Tuesday, September 14, 2004

Prophetic Justice Principles

The Rev. Dr. James A. Forbes Jr. of Riverside Church suggests the following "prophetic justice principles" by which people of faith should test their leaders' policies:

1. Seek the common good: Does the policy represent the common good of society rather than the interest of an elite few?

2. Be truthful in facts and motives: Is the policy based on a true analysis and does it disclose its true intention? How likely is the policy to achieve its proposed purpose?

3. Promote unity and inclusion: Does the policy hold the prospect of reducing the polarization and fragmentation of the society due to race, religion, class, gender, sexual orientation, or national origin?

4. Care for the poor: Does the policy provide good news for the poor? Does it reverse the trend toward an ever-widening gap between rich and poor?

5. Protect the vulnerable: Is the policy good for the children, the elderly, and the disadvantaged?

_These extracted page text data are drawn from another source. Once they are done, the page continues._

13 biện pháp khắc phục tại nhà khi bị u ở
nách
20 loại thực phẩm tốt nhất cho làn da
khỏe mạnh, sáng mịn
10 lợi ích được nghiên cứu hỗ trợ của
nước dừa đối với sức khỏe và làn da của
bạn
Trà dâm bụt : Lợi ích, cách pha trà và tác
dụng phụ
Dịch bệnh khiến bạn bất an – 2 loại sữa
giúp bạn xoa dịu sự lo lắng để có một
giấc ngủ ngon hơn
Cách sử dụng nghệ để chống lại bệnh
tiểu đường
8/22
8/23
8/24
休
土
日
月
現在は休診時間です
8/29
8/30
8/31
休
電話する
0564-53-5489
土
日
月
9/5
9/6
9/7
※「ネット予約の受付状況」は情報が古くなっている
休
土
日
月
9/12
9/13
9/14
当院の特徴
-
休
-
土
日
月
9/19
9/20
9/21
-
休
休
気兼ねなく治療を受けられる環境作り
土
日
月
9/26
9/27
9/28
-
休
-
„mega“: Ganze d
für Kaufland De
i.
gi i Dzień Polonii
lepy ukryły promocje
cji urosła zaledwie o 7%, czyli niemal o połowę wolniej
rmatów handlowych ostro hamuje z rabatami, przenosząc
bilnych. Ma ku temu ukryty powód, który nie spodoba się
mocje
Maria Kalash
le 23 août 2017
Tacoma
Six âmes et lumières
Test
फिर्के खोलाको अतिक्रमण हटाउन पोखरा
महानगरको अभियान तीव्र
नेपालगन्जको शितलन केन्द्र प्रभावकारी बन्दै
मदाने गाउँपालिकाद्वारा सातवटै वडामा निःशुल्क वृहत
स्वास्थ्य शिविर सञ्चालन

Does it show sensitivity to the spirit of the golden rule?

6. Guard freedom of thought and discussion: Does the policy provide for free press, free discussion, and the expression of dissent along with fair and just methods of participation in the democratic process?

7. Respect other nations and peoples: Does the policy encourage respect for peoples and nations other than our own? Does it respect the fundamental dignity of every human being? Does it use diplomacy as a valued instrument of statecraft in resolving international conflicts and refrain from unilateral military actions for empire-building and domination strategies?

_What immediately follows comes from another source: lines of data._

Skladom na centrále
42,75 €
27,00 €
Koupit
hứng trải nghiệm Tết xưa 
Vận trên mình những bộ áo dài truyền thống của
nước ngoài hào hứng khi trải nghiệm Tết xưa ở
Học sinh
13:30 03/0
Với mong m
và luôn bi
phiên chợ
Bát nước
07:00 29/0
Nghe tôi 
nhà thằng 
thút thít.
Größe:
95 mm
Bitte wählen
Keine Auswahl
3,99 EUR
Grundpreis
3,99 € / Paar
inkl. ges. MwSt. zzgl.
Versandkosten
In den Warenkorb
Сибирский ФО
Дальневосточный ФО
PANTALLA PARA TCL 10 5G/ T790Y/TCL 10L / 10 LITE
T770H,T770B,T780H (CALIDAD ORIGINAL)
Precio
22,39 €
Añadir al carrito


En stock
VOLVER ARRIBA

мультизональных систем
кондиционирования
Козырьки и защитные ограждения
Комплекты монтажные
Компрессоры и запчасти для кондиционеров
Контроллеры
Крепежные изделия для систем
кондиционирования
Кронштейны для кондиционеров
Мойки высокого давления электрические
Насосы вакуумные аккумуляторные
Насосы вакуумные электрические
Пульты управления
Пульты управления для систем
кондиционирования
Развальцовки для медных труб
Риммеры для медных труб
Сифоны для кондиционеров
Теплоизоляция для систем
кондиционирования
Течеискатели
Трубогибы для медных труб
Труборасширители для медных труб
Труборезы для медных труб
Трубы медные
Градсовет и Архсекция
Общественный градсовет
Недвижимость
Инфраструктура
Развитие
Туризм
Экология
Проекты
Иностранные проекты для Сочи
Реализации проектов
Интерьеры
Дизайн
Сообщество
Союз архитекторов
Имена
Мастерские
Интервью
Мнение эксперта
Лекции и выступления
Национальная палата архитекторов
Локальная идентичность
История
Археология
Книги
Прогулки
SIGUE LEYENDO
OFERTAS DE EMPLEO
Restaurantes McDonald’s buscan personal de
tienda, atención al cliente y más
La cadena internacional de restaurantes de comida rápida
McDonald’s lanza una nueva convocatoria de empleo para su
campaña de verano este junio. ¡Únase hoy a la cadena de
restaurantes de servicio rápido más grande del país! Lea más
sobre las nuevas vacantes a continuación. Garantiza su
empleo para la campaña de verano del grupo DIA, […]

8. Ensure stewardship of creation: Is the policy supportive of strong measures to insure ecological responsibility and sustainability?

9. Cherish the human family: Does the policy practice good global citizenship involving respect for all cultures and nations, and collective responsibility for the common good of the global community? Does it refrain from nationalism, militarism or imperialism based on a sense of national superiority?

10. Provide moral leadership: Does the policy lead by example, doing the right thing and holding the right lessons for our children and our citizens? Does it promote a more ethical society, and uphold trust in public offices?


I think that this is a pretty good list. A few comments, though. Some of it seems a bit cumulative (7 and 9 for example). I also think that care for the sick should be added. I would either add a separate Care for the Sick number, or I would explicitly add the sick and disabled as examnples under #5. I think it is more than clear that Jesus held a special concern for the sick as well as for the poor.

We also might have a principles which asks whether the policy refrains from vengeance and retribution, as I think that those aims are particularly un-Christian and of special concern in these times.